**Directive:**
The entries follow. Print each one exactly.

**Data excerpts:**
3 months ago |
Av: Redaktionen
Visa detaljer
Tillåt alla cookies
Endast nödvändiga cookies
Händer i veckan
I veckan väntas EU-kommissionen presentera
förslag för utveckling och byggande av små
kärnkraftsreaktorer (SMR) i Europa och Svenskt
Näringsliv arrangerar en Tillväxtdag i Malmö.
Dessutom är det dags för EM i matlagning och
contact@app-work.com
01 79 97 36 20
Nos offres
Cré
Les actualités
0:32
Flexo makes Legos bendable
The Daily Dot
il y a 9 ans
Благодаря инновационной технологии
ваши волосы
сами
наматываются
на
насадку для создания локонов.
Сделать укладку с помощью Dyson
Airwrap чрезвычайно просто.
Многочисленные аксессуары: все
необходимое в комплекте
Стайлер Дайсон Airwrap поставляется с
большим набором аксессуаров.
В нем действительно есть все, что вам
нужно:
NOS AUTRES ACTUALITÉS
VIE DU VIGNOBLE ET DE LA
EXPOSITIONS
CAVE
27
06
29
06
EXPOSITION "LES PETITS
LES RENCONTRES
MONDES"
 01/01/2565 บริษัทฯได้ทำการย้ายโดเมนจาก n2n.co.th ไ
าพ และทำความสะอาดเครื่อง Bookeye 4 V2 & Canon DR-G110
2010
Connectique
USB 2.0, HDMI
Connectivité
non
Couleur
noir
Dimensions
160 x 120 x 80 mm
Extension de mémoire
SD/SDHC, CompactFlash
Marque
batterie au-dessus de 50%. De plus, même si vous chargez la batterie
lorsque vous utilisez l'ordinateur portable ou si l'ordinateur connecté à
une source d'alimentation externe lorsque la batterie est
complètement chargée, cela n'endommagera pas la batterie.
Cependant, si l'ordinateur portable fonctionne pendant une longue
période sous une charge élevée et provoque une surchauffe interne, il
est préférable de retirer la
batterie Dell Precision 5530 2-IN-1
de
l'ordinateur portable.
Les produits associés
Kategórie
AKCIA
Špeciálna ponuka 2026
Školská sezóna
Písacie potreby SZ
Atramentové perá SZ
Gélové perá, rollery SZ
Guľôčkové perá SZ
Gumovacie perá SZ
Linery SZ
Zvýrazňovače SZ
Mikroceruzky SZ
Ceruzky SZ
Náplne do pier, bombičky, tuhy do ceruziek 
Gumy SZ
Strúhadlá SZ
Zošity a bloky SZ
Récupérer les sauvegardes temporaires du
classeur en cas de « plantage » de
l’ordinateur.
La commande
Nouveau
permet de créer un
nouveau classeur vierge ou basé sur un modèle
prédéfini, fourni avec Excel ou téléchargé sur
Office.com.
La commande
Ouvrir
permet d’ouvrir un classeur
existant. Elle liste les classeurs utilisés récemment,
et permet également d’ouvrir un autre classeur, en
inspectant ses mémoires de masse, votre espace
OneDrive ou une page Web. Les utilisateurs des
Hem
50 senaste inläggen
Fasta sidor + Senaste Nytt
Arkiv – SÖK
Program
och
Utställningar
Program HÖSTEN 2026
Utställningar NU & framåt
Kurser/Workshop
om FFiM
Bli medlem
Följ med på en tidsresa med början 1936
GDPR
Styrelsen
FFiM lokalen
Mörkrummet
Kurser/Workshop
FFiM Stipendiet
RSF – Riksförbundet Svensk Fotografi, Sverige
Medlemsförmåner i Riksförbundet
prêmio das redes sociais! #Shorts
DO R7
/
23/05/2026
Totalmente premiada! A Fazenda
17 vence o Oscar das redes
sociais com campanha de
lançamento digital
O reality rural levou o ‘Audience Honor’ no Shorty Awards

**Problem solution:**
3 months ago |
Av: Redaktionen
Visa detaljer
Tillåt alla cookies
Endast nödvändiga cookies
Händer i veckan
I veckan väntas EU-kommissionen presentera
förslag för utveckling och byggande av små
kärnkraftsreaktorer (SMR) i Europa och Svenskt
Näringsliv arrangerar en Tillväxtdag i Malmö.
Dessutom är det dags för EM i matlagning och
contact@app-work.com
01 79 97 36 20
Nos offres
Cré
Les actualités
0:32
Flexo makes Legos bendable
The Daily Dot
il y a 9 ans
Благодаря инновационной технологии
ваши волосы
сами
наматываются
на
насадку для создания локонов.
Сделать укладку с помощью Dyson
Airwrap чрезвычайно просто.
Многочисленные аксессуары: все
необходимое в комплекте
Стайлер Дайсон Airwrap поставляется с
большим набором аксессуаров.
В нем действительно есть все, что вам
нужно:
NOS AUTRES ACTUALITÉS
VIE DU VIGNOBLE ET DE LA
EXPOSITIONS
CAVE
27
06
29
06
EXPOSITION "LES PETITS
LES RENCONTRES
MONDES"
 01/01/2565 บริษัทฯได้ทำการย้ายโดเมนจาก n2n.co.th ไ
าพ และทำความสะอาดเครื่อง Bookeye 4 V2 & Canon DR-G110
2010
Connectique
USB 2.0, HDMI
Connectivité
non
Couleur
noir
Dimensions
160 x 120 x 80 mm
Extension de mémoire
SD/SDHC, CompactFlash
Marque
batterie au-dessus de 50%. De plus, même si vous chargez la batterie
lorsque vous utilisez l'ordinateur portable ou si l'ordinateur connecté à
une source d'alimentation externe lorsque la batterie est
complètement chargée, cela n'endommagera pas la batterie.
Cependant, si l'ordinateur portable fonctionne pendant une longue
période sous une charge élevée et provoque une surchauffe interne, il
est préférable de retirer la
batterie Dell Precision 5530 2-IN-1
de
l'ordinateur portable.
Les produits associés
Kategórie
AKCIA
Špeciálna ponuka 2026
Školská sezóna
Písacie potreby SZ
Atramentové perá SZ
Gélové perá, rollery SZ
Guľôčkové perá SZ
Gumovacie perá SZ
Linery SZ
Zvýrazňovače SZ
Mikroceruzky SZ
Ceruzky SZ
Náplne do pier, bombičky, tuhy do ceruziek 
Gumy SZ
Strúhadlá SZ
Zošity a bloky SZ
Récupérer les sauvegardes temporaires du
classeur en cas de « plantage » de
l’ordinateur.
La commande
Nouveau
permet de créer un
nouveau classeur vierge ou basé sur un modèle
prédéfini, fourni avec Excel ou téléchargé sur
Office.com.
La commande
Ouvrir
permet d’ouvrir un classeur
existant. Elle liste les classeurs utilisés récemment,
et permet également d’ouvrir un autre classeur, en
inspectant ses mémoires de masse, votre espace
OneDrive ou une page Web. Les utilisateurs des
Hem
50 senaste inläggen
Fasta sidor + Senaste Nytt
Arkiv – SÖK
Program
och
Utställningar
Program HÖSTEN 2026
Utställningar NU & framåt
Kurser/Workshop
om FFiM
Bli medlem
Följ med på en tidsresa med början 1936
GDPR
Styrelsen
FFiM lokalen
Mörkrummet
Kurser/Workshop
FFiM Stipendiet
RSF – Riksförbundet Svensk Fotografi, Sverige
Medlemsförmåner i Riksförbundet
prêmio das redes sociais! #Shorts
DO R7
/
23/05/2026
Totalmente premiada! A Fazenda
17 vence o Oscar das redes
sociais com campanha de
lançamento digital
O reality rural levou o ‘Audience Honor’ no Shorty Awards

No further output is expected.